About the Minister Carlo Calenda, come three months after Rome had been granted some leeway “ unprecedented ” on its 2016 budget and that the European Commission had directed him to tighten fiscal policy next year.
The minister was speaking following the publication by Eurostat of a note showing that the Italian economy has failed to develop between the first and second quarter of this year.
Analysts expect the government will now have to revise down its 1.2% growth forecast for this year and 1.4% in 2017, with a ripple effect on its plans reducing the budget deficit.
“ The Treasury will present an update of the figures in September.

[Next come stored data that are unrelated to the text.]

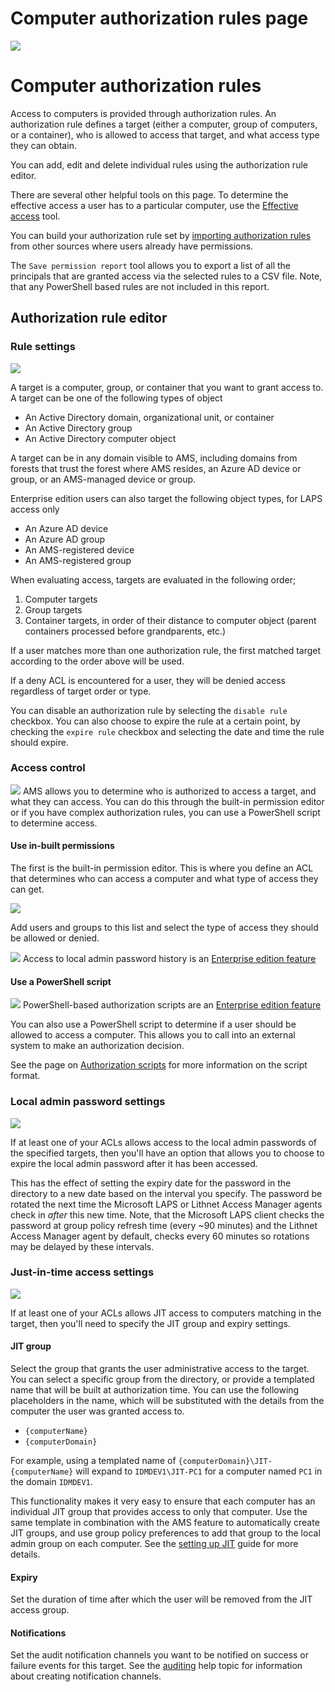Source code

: # Computer authorization rules page

![](../../images/ui-page-authz.png)

# Computer authorization rules
Access to computers is provided through authorization rules. An authorization rule defines a target (either a computer, group of computers, or a container), who is allowed to access that target, and what access type they can obtain.

You can add, edit and delete individual rules using the authorization rule editor.

There are several other helpful tools on this page. 
To determine the effective access a user has to a particular computer, use the [Effective access](/help/app-pages/Effective-Access-Page) tool.

You can build your authorization rule set by [importing authorization rules](/configuration/importing/Importing-authorization-rules) from other sources where users already have permissions.

The `Save permission report` tool allows you to export a list of all the principals that are granted access via the selected rules to a CSV file. Note, that any PowerShell based rules are not included in this report. 

## Authorization rule editor
### Rule settings

![](../../images/ui-page-authz-target-ou.png)

A target is a computer, group, or container that you want to grant access to. A target can be one of the following types of object
- An Active Directory domain, organizational unit, or container
- An Active Directory group
- An Active Directory computer object

 A target can be in any domain visible to AMS, including domains from forests that trust the forest where AMS resides, an Azure AD device or group, or an AMS-managed device or group.

Enterprise edition users can also target the following object types, for LAPS access only
- An Azure AD device
- An Azure AD group
- An AMS-registered device
- An AMS-registered group

When evaluating access, targets are evaluated in the following order;
1. Computer targets
2. Group targets
3. Container targets, in order of their distance to computer object (parent containers processed before grandparents, etc.)

If a user matches more than one authorization rule, the first matched target according to the order above will be used.

If a deny ACL is encountered for a user, they will be denied access regardless of target order or type.

You can disable an authorization rule by selecting the `disable rule` checkbox. You can also choose to expire the rule at a certain point, by checking the `expire rule` checkbox and selecting the date and time the rule should expire.

### Access control
![](../../images/ui-page-authz-accesscontrol-acl.png)
AMS allows you to determine who is authorized to access a target, and what they can access. You can do this through the built-in permission editor or if you have complex authorization rules, you can use a PowerShell script to determine access.

#### Use in-built permissions
The first is the built-in permission editor. This is where you define an ACL that determines who can access a computer and what type of access they can get.

![](../../images/ui-page-authz-editsecurity-laps.png)

Add users and groups to this list and select the type of access they should be allowed or denied.

![](../../images/badge-enterprise-edition-rocket.svg) Access to local admin password history is an [Enterprise edition feature](/about-ams/Access-Manager-Editions)

#### Use a PowerShell script
![](../../images/badge-enterprise-edition-rocket.svg) PowerShell-based authorization scripts are an [Enterprise edition feature](/about-ams/Access-Manager-Editions)

You can also use a PowerShell script to determine if a user should be allowed to access a computer. This allows you to call into an external system to make an authorization decision.

See the page on [Authorization scripts](/help/Authorization-scripts) for more information on the script format.

### Local admin password settings

![](../../images/ui-page-authz-laps-settings.png)

If at least one of your ACLs allows access to the local admin passwords of the specified targets, then you'll have an option that allows you to choose to expire the local admin password after it has been accessed.

This has the effect of setting the expiry date for the password in the directory to a new date based on the interval you specify. The password be rotated the next time the Microsoft LAPS or Lithnet Access Manager agents check in _after_ this new time. Note, that the Microsoft LAPS client checks the password at group policy refresh time (every ~90 minutes) and the Lithnet Access Manager agent by default, checks every 60 minutes so rotations may be delayed by these intervals. 

### Just-in-time access settings

![](../../images/ui-page-authz-jit-settings.png)

If at least one of your ACLs allows JIT access to computers matching in the target, then you'll need to specify the JIT group and expiry settings.

#### JIT group
Select the group that grants the user administrative access to the target. You can select a specific group from the directory, or provide a templated name that will be built at authorization time. You can use the following placeholders in the name, which will be substituted with the details from the computer the user was granted access to.
- `{computerName}`
- `{computerDomain}`

For example, using a templated name of `{computerDomain}\JIT-{computerName}` will expand to `IDMDEV1\JIT-PC1` for a computer named `PC1` in the domain `IDMDEV1`.

This functionality makes it very easy to ensure that each computer has an individual JIT group that provides access to only that computer. Use the same template in combination with the AMS feature to automatically create JIT groups, and use group policy preferences to add that group to the local admin group on each computer. See the [setting up JIT](/configuration/Setting-up-JIT-access) guide for more details.

#### Expiry
Set the duration of time after which the user will be removed from the JIT access group.

#### Notifications
Set the audit notification channels you want to be notified on success or failure events for this target. See the [auditing](Auditing-Page) help topic for information about creating notification channels.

I can not hide that the room for maneuver is tight ,” said Mr. Calenda to everyday Turin La Stampa.
“ We are now discussing with Europe how to address the critical need to boost public and private investment .”
The Minister acknowledged implicitly that might mean a 2017 budget deficit higher than previously forecast, up to 3% ceiling limit set by EU rules.
The Commission has set Italy a fiscal deficit target of 1.8% for 2017, arguing that such adjustment is required to reverse the upward trend of the huge debt countries reached 2.250 billion euros in June.
“ We intend to respect the rules, but we are also fighting to change “, continued the Minister for that “ the limit is impassable the debt, which can not increase . ”
“ We’ve got a lot of flexibility and we intend to ask for more, the maximum possible, but always within the rules “, he added.